En estos casos se trata de apostarle a la certeza razonable que excluye la contradicción entre principios (o ‘derechos’) así el propio ejercicio de la razón y la madura reflexión sobre puntos especialmente sensibles, en este caso el sacrificio como respuesta a la amenaza excepcional, lleve a resultados que son contradictorios sin que ello implique que el resultado inevitable sea un todo caótico.

¿Por qué he llamado a estas corrientes dominantes más y menos liberales, e incluído en esta última categoría a los conservadores anti-liberales? La primera razón es esta: los opinadores políticos de hoy rara vez aparecen con sus verdaderos colores, en particular los más conservadores y anti-liberales. Si lo hicieran, sus opiniones de seguro dejarían de coincidir con las del promedio mayoritario y ello daría al traste con sus pretensiones políticas. Es una regla reconocida de la política que de manera regular los votantes eligen a aquellos cuyas ideas, propuestas y acciones se parecen más o favorecen a las propias. La otra regla corriente de la política es que los políticos compiten por un número finito de votantes distribuídos a lo largo de un territorio usualmente demarcado como una extensión que va de la izquierda a la derecha del espectro ideológico. Si se juntan estas dos reglas, y se las compone en un solo principio, se entenderá por qué cada vez que alguien comienza una intervención pública diciendo ‘soy de derechas’, como mi amigo al comienzo de este artítulo, terminará afirmando que es de ‘centro’, que ‘derecha’ o ‘izquierda’ no importan (o que esta última se refiere a una utopía o un sueño que ya ha dejado atrás la historia) y que esa indiferencia prueba la posibilidad de un consenso más o menos unánime sobre mínimos razonables.

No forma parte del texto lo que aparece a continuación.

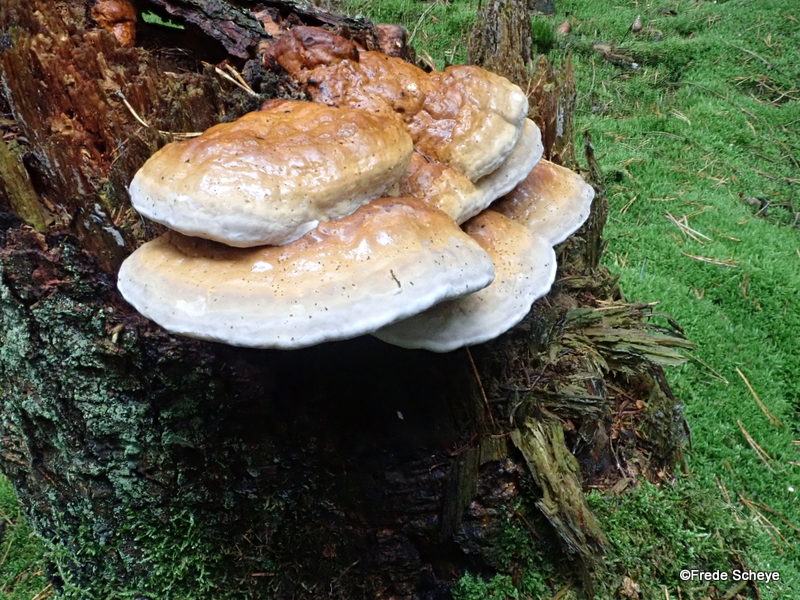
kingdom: Fungi
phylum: Basidiomycota
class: Agaricomycetes
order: Polyporales
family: Fomitopsidaceae
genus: Fomitopsis
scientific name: Fomitopsis pinicola
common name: randbæltet hovporesvamp
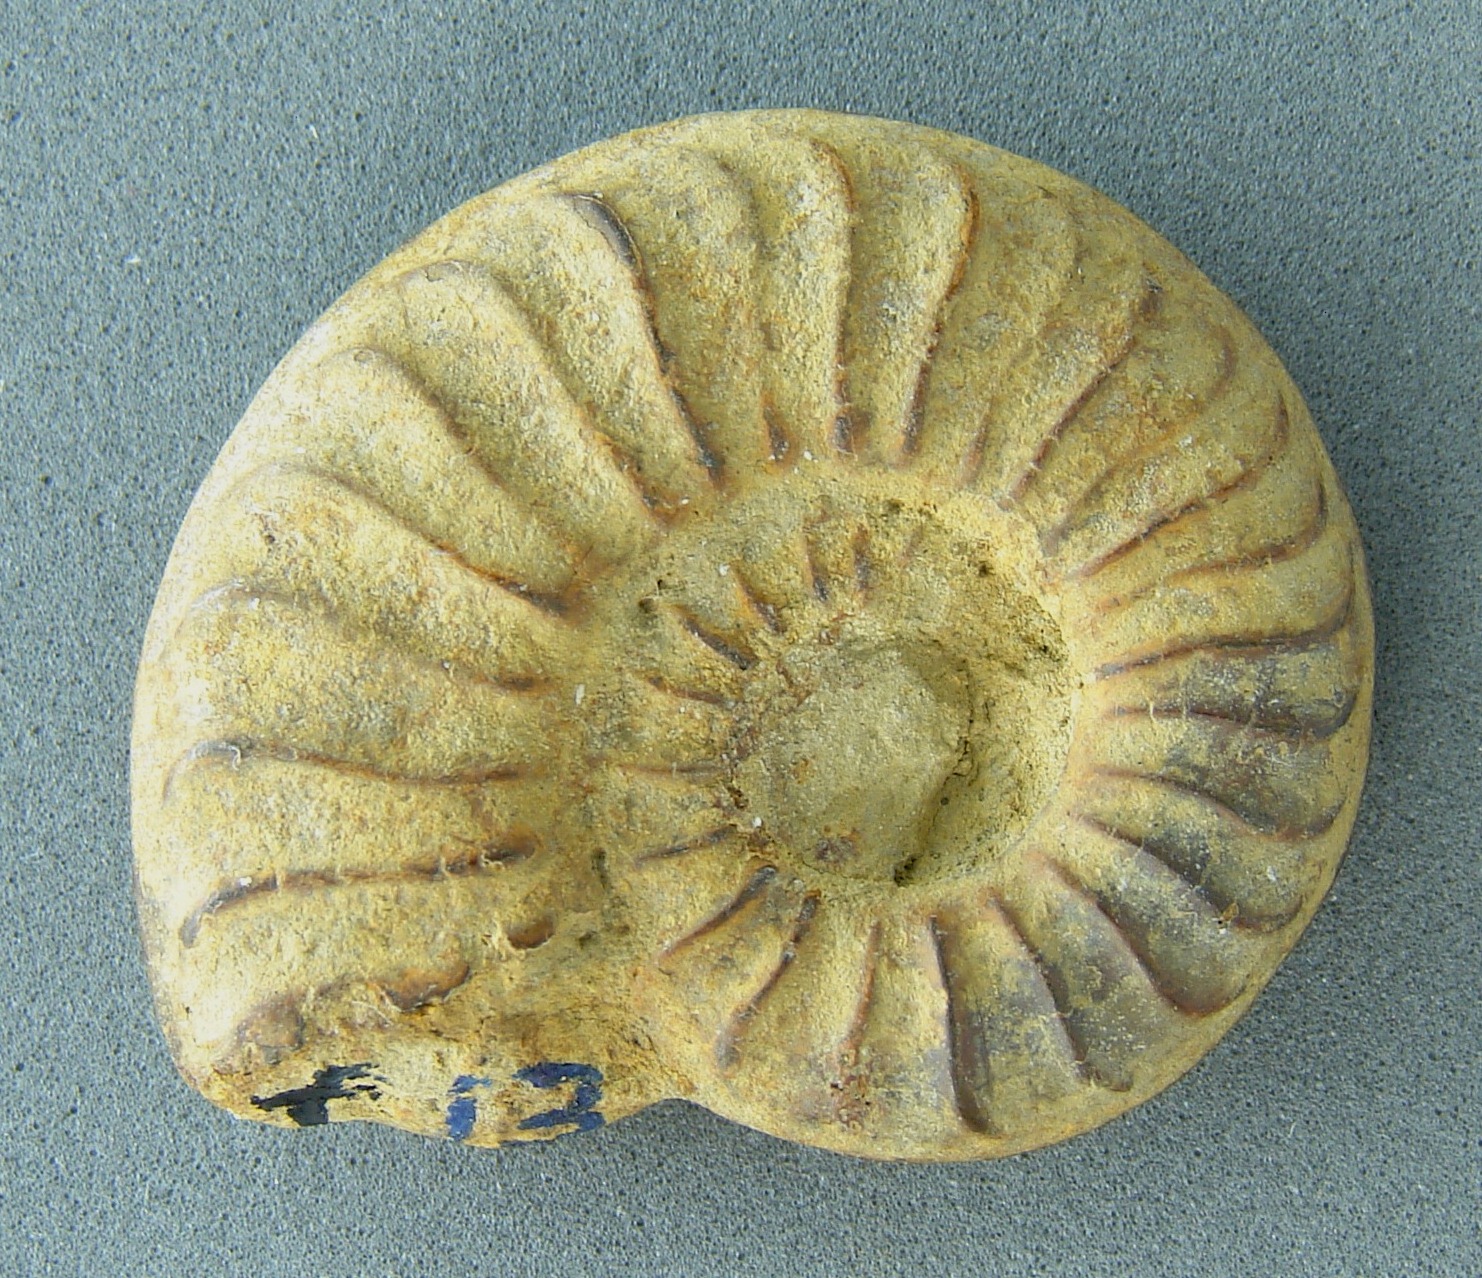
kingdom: Animalia
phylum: Mollusca
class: Cephalopoda
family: Hildoceratidae
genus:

Conclusión: El Mal y la Democracia

Para concluír, cabe afirmar lo siguiente: un consenso semejante, unánime, lejos de resolver el problema del mal (que es lo que toda construcción política querría resolver, sea que se lo llame violencia desatada o desigualdad o como sea) en verdad lo esconde. La razón de ello es doble: primero, toda unanimidad es en últimas unanimidad menos uno. Solamente se la consigue mediante la unificación de la colectividad en contra su enemigo externo, y depende por ello mismo de la expulsión de este último. Se trata en últimas de una estructura sacrificial. Segundo, como ya he afirmado, la razonabilidad equilibrada –que es lo que supuestamente caracteriza a los procedimientos democráticos- puede permanecer contradictoria respecto de dicha estructura sacrificial. Ello queda demostrado por el hecho de que todas las constituciones en las cuales se incluyen declaraciones de derechos, incluyen también la posibilidad de su condicionamiento, derogación, o suspensión. Los derechos del enemigo externo, si es que los tiene, si es que no se lo representa como simplemente inhumano, pueden ser suspendidos, y la comunidad política puede derogar su compromiso con el respeto a tales derechos si lo que está en juego es su ‘necesaria’ supervivencia.

Siendo así las cosas, se requiere ir más allá de los procedimientos más o menos democráticos de equilibrio racional si es que se quiere comprender por qué las políticas de convergencia y unanimidad –las justificaciones últimas del desarrollo y la estabilidad como una dirección histórica dada- son incapaces de tomar posición en contra del sacrificio en aras del todo social. Lejos de hacerlo, tales procedimientos, sus políticas y sus justificaciones más ideológicas, parecen condenadas a repetir el mal.

Bibliografía

Dupuy J. P. (1998) El Sacrificio y la Envidia. Barcelona: Gedisa.


Publicado en PostDesarrollo el 12 de junio de 2009. El autor es colombiano, y actualmente es docente en la Escuela de Leyes del Birkbeck College, University of London (Inglaterra). Se permite la reproducción del presente artículo siempre que se cite su fuente.